Allegro

Threats or Art?

The Supreme Court's recent decision in not a victory for free speech...it's a victory for bullies

Volume 115, No. 9September, 2015

Jennifer Hoult

I agree with fellow attorney Harvey Mars’ message that it is important that the law distinguish between art and criminal speech. However, as a professional musician, attorney, former NYC prosecutor and licensed rape crisis/trauma counselor with decades of experience handling cases involving sexual and domestic violence, harassment and stalking, I disagree with Harvey’s legal analysis that certain speech by Anthony Douglas Elonis and the rap artist Eminem should be legally protected as “art.” (See Harvey’s articles in the April 2015 and July/August 2015 issues of Allegro.)

American law, including the First Amendment and various statutes, does not protect threatening speech. N.Y. Penal Code §240.26(3), for example, deems it crime to “engage[ ] in a course of conduct or repeatedly commits acts which alarm or seriously annoy such other person and which serve no legitimate purpose.” Art, like political speech, is a recognized as a “legitimate purpose.”

The question is: When is a threat “art” and when it is a criminal act?

Stalkers, bullies, domestic violence perpetrators, sex offenders and terrorists often use threats as a weapon to terrorize their victims. These criminals gain sadistic pleasure from tormenting their victims by making them live in fear. Publication on social media and the Internet adds to the thrill of bullying, terrorizing and humiliating victims before an international audience. Sometimes after one person instigates the published attack, members of the public join in and create a feeding-frenzy atmosphere where the victim finds himself or herself attacked by many people in an international public forum. The effect on victims is often devastating.

Anthony Douglas Elonis was enraged at his ex-wife, who left him “and took the kids.” He published threats to murder her, along with specific details about her home and its environs, and how he could best effect his attack.

The rapper Eminem publicly threatened to “punch Lana Del Rey right in the face twice, like Ray Rice in broad daylight in the plain sight of the elevator surveillance/’Til her head is banging on the railing, then celebrate with the Ravens.” (Search YouTube for “Ray Rice elevator” to see the act of violence he threatened to mimic.) Eminem previously pled guilty to a criminal offense after being criminally charged for using a gun to assault a man he saw kissing his estranged wife. So he is both an artist and a convicted criminal.

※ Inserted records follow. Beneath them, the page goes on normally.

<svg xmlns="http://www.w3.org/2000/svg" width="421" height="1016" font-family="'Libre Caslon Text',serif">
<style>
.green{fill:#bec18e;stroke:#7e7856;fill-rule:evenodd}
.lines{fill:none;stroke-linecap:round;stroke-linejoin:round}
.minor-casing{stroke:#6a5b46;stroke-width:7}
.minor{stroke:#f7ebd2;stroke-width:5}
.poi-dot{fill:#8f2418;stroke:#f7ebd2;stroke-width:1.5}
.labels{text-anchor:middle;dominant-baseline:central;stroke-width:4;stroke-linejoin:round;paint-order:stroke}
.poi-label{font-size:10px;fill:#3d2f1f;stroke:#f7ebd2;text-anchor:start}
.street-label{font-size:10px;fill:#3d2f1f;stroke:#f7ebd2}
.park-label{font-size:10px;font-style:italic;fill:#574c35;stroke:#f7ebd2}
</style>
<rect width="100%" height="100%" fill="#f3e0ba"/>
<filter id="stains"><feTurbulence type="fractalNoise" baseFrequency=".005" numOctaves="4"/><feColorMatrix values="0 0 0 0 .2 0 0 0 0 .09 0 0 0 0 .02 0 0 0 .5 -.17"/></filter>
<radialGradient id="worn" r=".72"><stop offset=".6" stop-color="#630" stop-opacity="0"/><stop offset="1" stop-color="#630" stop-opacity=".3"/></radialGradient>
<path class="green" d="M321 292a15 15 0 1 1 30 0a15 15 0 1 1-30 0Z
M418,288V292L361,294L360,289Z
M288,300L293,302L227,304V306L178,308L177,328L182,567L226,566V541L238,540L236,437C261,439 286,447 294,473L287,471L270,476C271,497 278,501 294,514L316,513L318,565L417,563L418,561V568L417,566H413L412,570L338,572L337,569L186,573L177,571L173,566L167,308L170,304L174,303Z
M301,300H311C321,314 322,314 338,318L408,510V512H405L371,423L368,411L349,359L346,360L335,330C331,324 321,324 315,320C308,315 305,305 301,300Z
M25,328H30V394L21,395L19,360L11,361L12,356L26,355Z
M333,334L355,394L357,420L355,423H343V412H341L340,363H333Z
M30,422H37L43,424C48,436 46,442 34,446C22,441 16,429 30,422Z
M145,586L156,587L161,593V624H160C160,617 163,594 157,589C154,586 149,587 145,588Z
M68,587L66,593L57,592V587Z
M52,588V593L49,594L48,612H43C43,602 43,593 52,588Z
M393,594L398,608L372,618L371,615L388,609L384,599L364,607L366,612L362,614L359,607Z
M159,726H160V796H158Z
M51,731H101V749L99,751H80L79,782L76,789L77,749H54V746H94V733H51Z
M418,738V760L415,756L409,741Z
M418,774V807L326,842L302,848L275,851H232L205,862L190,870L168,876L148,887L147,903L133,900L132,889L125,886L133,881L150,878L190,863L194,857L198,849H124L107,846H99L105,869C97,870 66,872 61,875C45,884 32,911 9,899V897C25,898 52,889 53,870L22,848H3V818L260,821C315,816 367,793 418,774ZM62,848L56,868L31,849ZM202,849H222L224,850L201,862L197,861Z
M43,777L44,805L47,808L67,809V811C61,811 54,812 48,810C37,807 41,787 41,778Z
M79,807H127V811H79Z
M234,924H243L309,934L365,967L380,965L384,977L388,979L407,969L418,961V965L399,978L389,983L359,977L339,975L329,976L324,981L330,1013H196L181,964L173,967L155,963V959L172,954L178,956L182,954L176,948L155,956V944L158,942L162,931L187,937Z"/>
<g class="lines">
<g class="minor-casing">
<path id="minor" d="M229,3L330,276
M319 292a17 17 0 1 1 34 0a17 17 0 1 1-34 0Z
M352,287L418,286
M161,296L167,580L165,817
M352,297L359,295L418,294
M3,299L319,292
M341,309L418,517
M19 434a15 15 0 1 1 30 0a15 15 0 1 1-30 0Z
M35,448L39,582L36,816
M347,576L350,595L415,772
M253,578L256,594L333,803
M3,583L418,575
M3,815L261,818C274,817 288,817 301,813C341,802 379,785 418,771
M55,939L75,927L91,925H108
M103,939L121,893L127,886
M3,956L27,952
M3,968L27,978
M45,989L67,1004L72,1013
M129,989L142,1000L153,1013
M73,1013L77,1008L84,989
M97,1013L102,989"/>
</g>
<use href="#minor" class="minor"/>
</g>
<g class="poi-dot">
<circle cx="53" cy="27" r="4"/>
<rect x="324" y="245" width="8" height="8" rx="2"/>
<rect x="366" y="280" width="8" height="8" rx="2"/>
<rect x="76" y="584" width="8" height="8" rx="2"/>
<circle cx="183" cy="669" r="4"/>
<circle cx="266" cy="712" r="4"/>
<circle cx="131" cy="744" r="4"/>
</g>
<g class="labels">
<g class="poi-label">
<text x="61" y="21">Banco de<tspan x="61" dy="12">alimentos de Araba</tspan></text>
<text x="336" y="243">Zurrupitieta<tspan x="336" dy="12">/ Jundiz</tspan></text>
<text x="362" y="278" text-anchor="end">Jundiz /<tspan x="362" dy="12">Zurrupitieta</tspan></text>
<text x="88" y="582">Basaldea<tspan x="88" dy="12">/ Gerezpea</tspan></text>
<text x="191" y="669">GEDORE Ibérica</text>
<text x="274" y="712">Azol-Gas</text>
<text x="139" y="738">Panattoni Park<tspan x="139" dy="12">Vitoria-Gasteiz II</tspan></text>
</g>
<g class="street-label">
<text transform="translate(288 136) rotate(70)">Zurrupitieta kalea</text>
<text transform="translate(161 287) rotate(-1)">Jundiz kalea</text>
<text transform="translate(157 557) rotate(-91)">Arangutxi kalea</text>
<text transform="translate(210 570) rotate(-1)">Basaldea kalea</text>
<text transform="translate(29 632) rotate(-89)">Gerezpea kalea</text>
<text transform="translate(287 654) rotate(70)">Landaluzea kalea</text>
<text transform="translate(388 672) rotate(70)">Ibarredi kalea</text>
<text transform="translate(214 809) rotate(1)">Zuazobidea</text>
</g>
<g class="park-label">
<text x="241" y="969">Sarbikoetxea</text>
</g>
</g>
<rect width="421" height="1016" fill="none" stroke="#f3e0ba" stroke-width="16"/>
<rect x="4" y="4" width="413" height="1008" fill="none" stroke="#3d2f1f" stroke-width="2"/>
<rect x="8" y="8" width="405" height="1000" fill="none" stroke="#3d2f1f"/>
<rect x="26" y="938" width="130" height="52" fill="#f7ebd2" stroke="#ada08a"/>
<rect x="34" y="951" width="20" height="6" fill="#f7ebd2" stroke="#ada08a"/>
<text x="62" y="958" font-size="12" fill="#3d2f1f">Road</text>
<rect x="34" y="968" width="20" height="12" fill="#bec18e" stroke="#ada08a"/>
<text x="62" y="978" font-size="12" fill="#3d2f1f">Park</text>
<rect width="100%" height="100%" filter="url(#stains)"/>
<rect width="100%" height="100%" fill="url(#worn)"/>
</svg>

Would you be “alarmed” or “seriously annoyed” if a man who had a violent criminal history personally threatened to knock you unconscious à la Ray Rice? Or if your ex-spouse published a threat to kill you in your home, along with your home address, and a description of how to circumvent your home security system to commit the attack? Might you find it hard to sleep at night knowing that everyone on the Internet had been provided with a blueprint for breaking into your home?

If these men’s words were “art,” what artistic statements were they making?

Were you ever threatened or taunted by a schoolyard bully, colleague, lover, neighbor or spouse? Did their threats alarm or seriously annoy you? Do ISIS videos threatening to behead opponents and videos of actual beheadings annoy or alarm you? When the KKK burns a cross on a lawn do you consider it to be political speech or art – or a terroristic threat? Do you think snuff films are “art”?

The law expresses our collective view about the society we want to live in and share. The question is: do you want to live in a society where a person who terrorizes you, or someone you care about, is legally protected because he calls his threats “art”? What kind of threats do you want the law to protect?

Consider: violence against women and children is the largest criminal violence epidemic in our society. Forty percent of women around the globe are victims of domestic violence. Twenty-five percent of American girls and 16 percent of American boys, are victims of sexual violence before they turn 18. As many as 50 percent of American women will be victims of sexual violence in their lifetimes. Crimes like cyber-bullying, and “revenge porn” are increasing. Each of us knows victims. They are your family members, neighbors, colleagues and friends. Having interviewed many men, women and child victims of these crimes, I can attest to the devastating harm caused when criminals use threats to force their victims to live in fear.

In my opinion, the Supreme Court’s Elonis decision created a “my threat is art” defense, seriously eroding legal protections for victims of harassment, menacing and stalking. Harvey calls the Elonis decision a victory for free speech. As a lawyer, I call it a victory for psychological terrorists.

As a professional artist, I believe the decision demeans the meaning of “art.” It appropriates a term that, for me, represents thousands of years of human endeavor to create beauty, inspiration, and powerful social critique, and transforms the word “art” into a defense for crimes of psychological terror.

The job for those who create and interpret the law is to decide where to draw the line. Consider where you think that line should be drawn.

Harvey Mars replies: I do not disagree with Ms. Hoult’s basic criticisms of my analysis of the results of the Elonis decision. However, I believe the decision was the correct one given the fact that the statute as initially interpreted excluded the essential “mens rea” (criminal intent) component of a criminal act. As applied, the statute only could serve to establish civil liability. However, it still remains to be seen whether or not Mr. Elonis will be reconvicted given the clarification rendered by the Supreme Court.